Intel launched the November 2023 upgrade to its MLPerf Training 3.1 outcomes and provided a 103% efficiency boost compared to their forecast of 90% back in June. There are just 3 accelerators that are presently sending GPT-3 outcomes on MLPerf today: Intel, NVIDIA and Google - making Intel's Gaudi 2 presently the only feasible option to NVIDIA's GPUs (is that even the right term any longer?) for MLPerf AI work.
Intel showcases competitive price/performance to NVIDIA's cutting edge Hopper chips in most current MLPerf 3.1
Intel was likewise fast to point out that Xeon is the only CPU sending training outcomes on the MLPerf Benchmark. With no more ado here are the slides provided:
As you can see, Intel's Gaudi group at first predicted a 90%efficiency gain in FP8-however had the ability to provide a 103 %gain in GPT-3 market criteria, reducing their time to train in minutes(throughout 384 accelerators)from 311.94 minutes or 5.2 hours down to simply over 2 hours or 153.58 minutes. Intel likewise provided numerous slides to assist in TCO(overall expense of ownership)based choice making showcasing that the Gaudi 2 chip provides comparable efficiency to the NVIDIA H100 while having a lower server expense-making it competitive in price/performance. On GPTJ-99, Gaudi 2 shines a lot more- can be found in simply a little behind NVIDIA's brand-new Hopper chips. While the conversation back in June had to do with Gaudi 2 simply being a practical option to NVIDIA's chips and considerably behind H100(just trading blows with the older A100 design), now the Gaudi 2 chip is simply somewhat behind the H100 and GH200-96G setups. The H100 is simply 9 % faster while GH200-96G is simply 12%faster than Gaudi 2 in Server throughput criteria. This lead reaches 28% in offline criteria. Gaudi 2 exceeded A100 by near 2x in both cases.

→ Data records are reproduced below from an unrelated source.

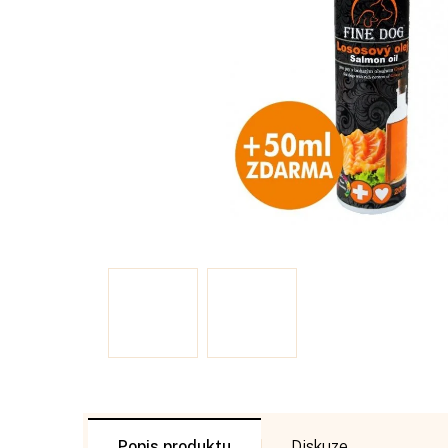
Popis
Diskuze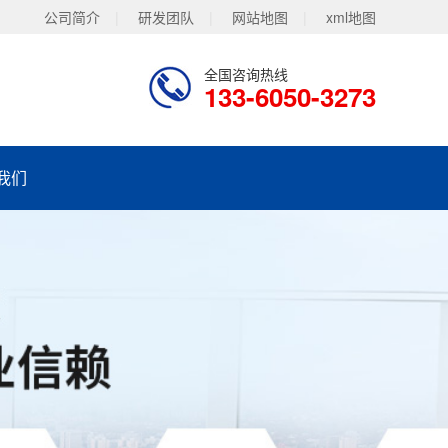
公司简介
|
研发团队
|
网站地图
|
xml地图
全国咨询热线
133-6050-3273
我们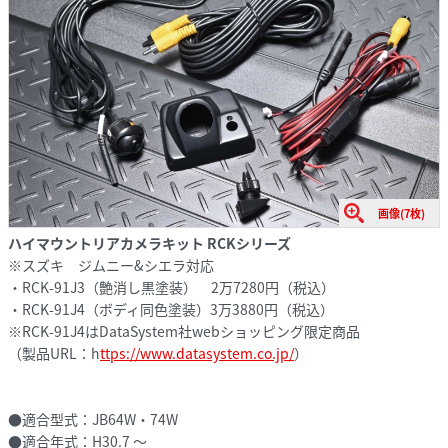
画像(7枚)
ハイマウントリアカメラキット RCKシリーズ
※スズキ ジムニー&シエラ対応
・RCK-91J3（艶消し黒塗装） 2万7280円（税込）
・RCK-91J4（ボディ同色塗装）3万3880円（税込）
※RCK-91J4はDataSystem社webショッピング限定商品
（製品URL：h
ttps://www.datasystem.co.jp/
）
●適合型式：JB64W・74W
●適合年式：H30.7 ～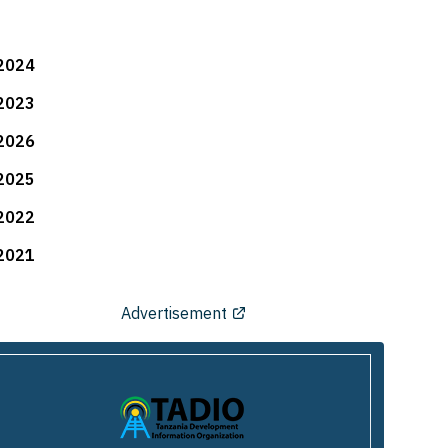
2024
2023
2026
2025
2022
2021
Advertisement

Lastly, Intel likewise mentioned that the Xeon is the only CPU that is presently sending MLPerf criteria and highlighted on its dedication to AI work. 2 of 9 About the Intel Gaudi2 Results: Gaudi2 continues to be the only practical option to NVIDIA's H100 for AI calculate requirements, providing considerable price-performance. MLPerf results for Gaudi2 showed the AI accelerator's increasing training efficiency: Gaudi2 showed a 2x efficiency leap with the application of the FP8 information type on the v3.1 training GPT-3 standard, lowering time-to-train by majority compared to the June MLPerf standard, finishing the training in 153.58 minutes on 384 Intel Gaudi2 accelerators. The Gaudi2 accelerator supports FP8 in both E5M2 and E4M3 formats, with the alternative of postponed scaling when essential. Intel Gaudi2 showed training on the Stable Diffusion multi-modal design with 64 accelerators in 20.2 minutes, utilizing BF16. In future MLPerf training criteria, Stable Diffusion efficiency will be sent on the FP8 information type. On 8 Intel Gaudi2 accelerators, benchmark outcomes were 13.27 and 15.92 minutes for BERT and ResNet-50, respectively, utilizing BF16. About the 4th Gen Xeon Results:
Intel stays the only CPU supplier to send
MLPerf outcomes. The MLPerf results for 4th Gen Xeon highlighted its strong efficiency: Intel sent outcomes for RESNet50, RetinaNet, BERT and DLRM dcnv2. The 4th Gen Intel Xeon scalable processors'outcomes for ResNet50, RetinaNet and BERT resembled the strong out-of-box efficiency outcomes sent for the June 2023 MLPerf standard. DLRM dcnv2 is a brand-new design from June's submission, with the CPU showing a time-to-train submission of 227 minutes utilizing just 4 nodes.